Overview
The SDARTS Automatic Content Summary Extraction application permits the creation of estimated content summaries for SDARTS remote web sources (see paper). The application J2EE compliant. It can be installed on any J2EE compliant application server. We provide a web application archive file("war" file) to be installed as described below. R, a language and environment for statistical computing and graphics, is required, but not provided.We use documents sampling approach employing a small number of short topically focused query probes. These probes are contained in the hierarchy directory included in the distribution. This application performs the sampling normalizes the results and places an SDARTS content summary in the appropriate configuration directory of the SDARTS server.
Installation
The distribution
The distribution includes consists of a directory csextraction containing:
Installation Instructions
Deploy in accordance with the instructions for your application server the csextraction.war file.
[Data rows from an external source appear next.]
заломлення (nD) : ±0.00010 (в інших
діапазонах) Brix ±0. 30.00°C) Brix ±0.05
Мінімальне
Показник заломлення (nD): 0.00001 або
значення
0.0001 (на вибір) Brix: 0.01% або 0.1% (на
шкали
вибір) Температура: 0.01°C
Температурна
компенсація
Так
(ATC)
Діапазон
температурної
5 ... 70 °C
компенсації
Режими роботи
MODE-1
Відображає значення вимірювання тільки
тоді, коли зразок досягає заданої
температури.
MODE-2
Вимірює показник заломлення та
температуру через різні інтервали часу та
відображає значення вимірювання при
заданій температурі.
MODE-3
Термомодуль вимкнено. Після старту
In the root directory for the deployed application you will find the csextraction.properties file. Edit the file to reflect the locations of the various directories
#This contains the configuration parameters for the Automatic Content Summary Extraction All of the paths should be absolute. #The path to the SDARTS server configuration directory defaultconfigpath=e:/documents/sdarts/config/ #The path where this application will store intermediate profiles #and find the patch file to run R-Project workingpath = E:/Documents/working/ #The url for the query interface of the SDARTS server sdartsurl=http://db.cs.columbia.edu:8080/sdarts
Include not only the path but the hierarchy file name. This permits you to incorporate alternative classifiers
#The full path to the hierarchy file The individual classifier files should be in #a directory named classifiers rooted in the same directory as the hierarchy file hierarchyfile =E:/Documents/hierarchy/hierarchy-svm.txt
The doc sample size indicates the number of articles retrieved. We have achieved good results with 4. Increasing this number increases memory consumption as well as time required to create a summary.
#The number of article retrieved and fully analyzed for each query in the extraction process docsamplesize=4
If true the application executes the .bat files to run R-project software otherwise it uses the .sh files in the working directory.
#indicates whether the system is Windows(true). False indicates linux/unix iswindows=true
After restarting your server the application should be ready to use.